SILVER CITY, N.M.— A four-year stalemate in federal efforts to reintroduce Mexican gray wolves to the Southwest took another step backward last week when the U.S. Fish and Wildlife Service recaptured a male wolf only three weeks after his release into the wild.
“It’s unbelievable that after four years without releasing any new wolves to the wild, that they immediately pick him up again,” said Michael Robinson of the Center for Biological Diversity. “Both the chronic lack of releases and the recapture of this male ignore urgent pleas from scientists and conservationists to release more wolves to help the struggling population. At last count, there were fewer than 60 in the wild.”
After delaying for more than four years, the U.S. Fish and Wildlife Service released an endangered Mexican gray wolf into the Arizona wild on Jan. 7. The wolf was recaptured in New Mexico on Jan. 29 after he wandered outside the established territory of his intended mate, the alpha female of the Bluestem Pack, which lost its alpha male to a criminal shooting in July 2012.
Scientists have documented that the lack of new releases, coupled with government shooting and trapping of wolves, is causing genetic problems that manifest in smaller Mexican wolf litters and lower pup-survival rates.
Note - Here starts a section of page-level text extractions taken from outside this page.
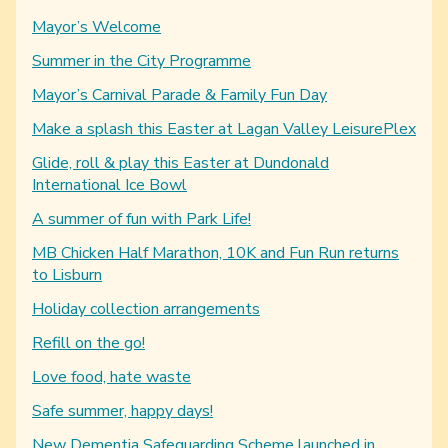
Mayor’s Welcome
Summer in the City Programme
Mayor’s Carnival Parade & Family Fun Day
Make a splash this Easter at Lagan Valley LeisurePlex
Glide, roll & play this Easter at Dundonald
International Ice Bowl
A summer of fun with Park Life!
MB Chicken Half Marathon, 10K and Fun Run returns
to Lisburn
Holiday collection arrangements
Refill on the go!
Love food, hate waste
Safe summer, happy days!
New Dementia Safeguarding Scheme launched in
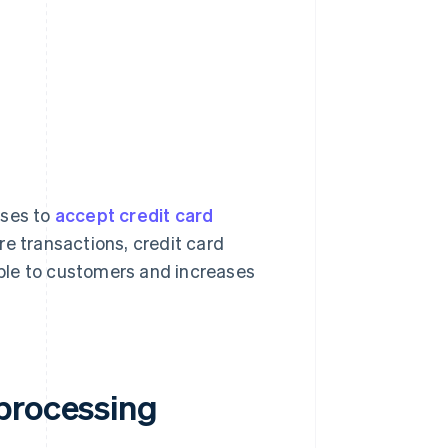
sses to
accept credit card
re transactions, credit card
ble to customers and increases
processing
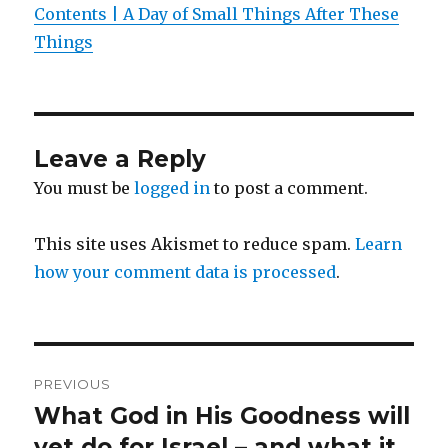
Contents | A Day of Small Things After These
Things
Leave a Reply
You must be
logged in
to post a comment.
This site uses Akismet to reduce spam.
Learn
how your comment data is processed
.
Post
PREVIOUS
navigation
What God in His Goodness will
Previous
post:
yet do for Israel – and what it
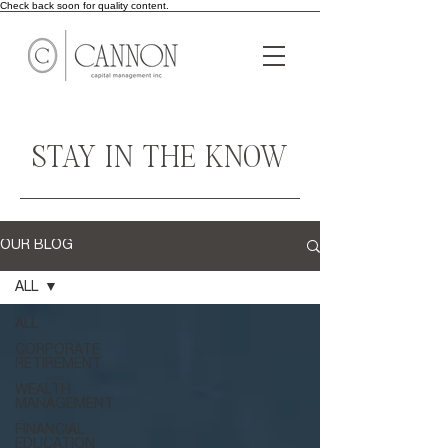
Check back soon for quality content.
STAY IN THE KNOW
OUR BLOG
ALL
ALL
CORPORATE
RETIREMENT
WEALTH
MANAGEMENT
FINANCIAL
EDUCATION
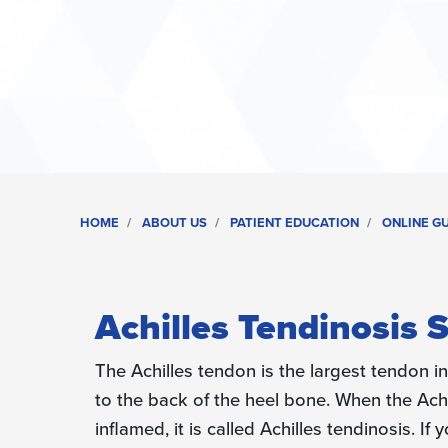
HOME
ABOUT US
PATIENT EDUCATION
ONLINE G
Achilles Tendinosis 
The Achilles tendon is the largest tendon i
to the back of the heel bone. When the Ac
inflamed, it is called Achilles tendinosis. I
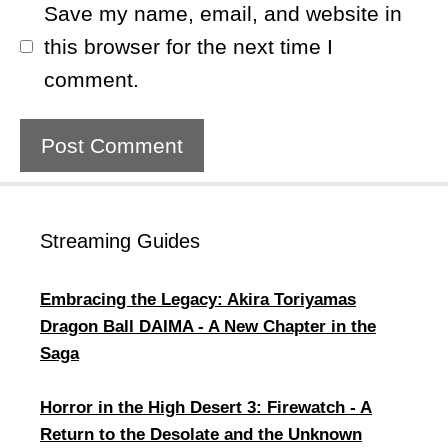
Save my name, email, and website in
this browser for the next time I
comment.
Streaming Guides
​Embracing the Legacy: Akira Toriyamas
Dragon Ball DAIMA - A New Chapter in the
Saga
Horror in the High Desert 3: Firewatch - A
Return to the Desolate and the Unknown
At the same time, genetically valuable wolves in captivity are growing old without the opportunity to breed.
At last count a year ago, there were 58 wolves, including six breeding pairs, in the wild. The Fish and Wildlife Service is expected to release results of a new census this week. The current breeding season for wolves will continue for only another week or so.
“Fish and Wildlife should be releasing family packs or at least dozens of single lobos to the wild right now, today,” said Robinson. “As the Mexican wolf slides toward extinction, officials are sitting on their hands and even hastening the decline by removing wolves from the wild.”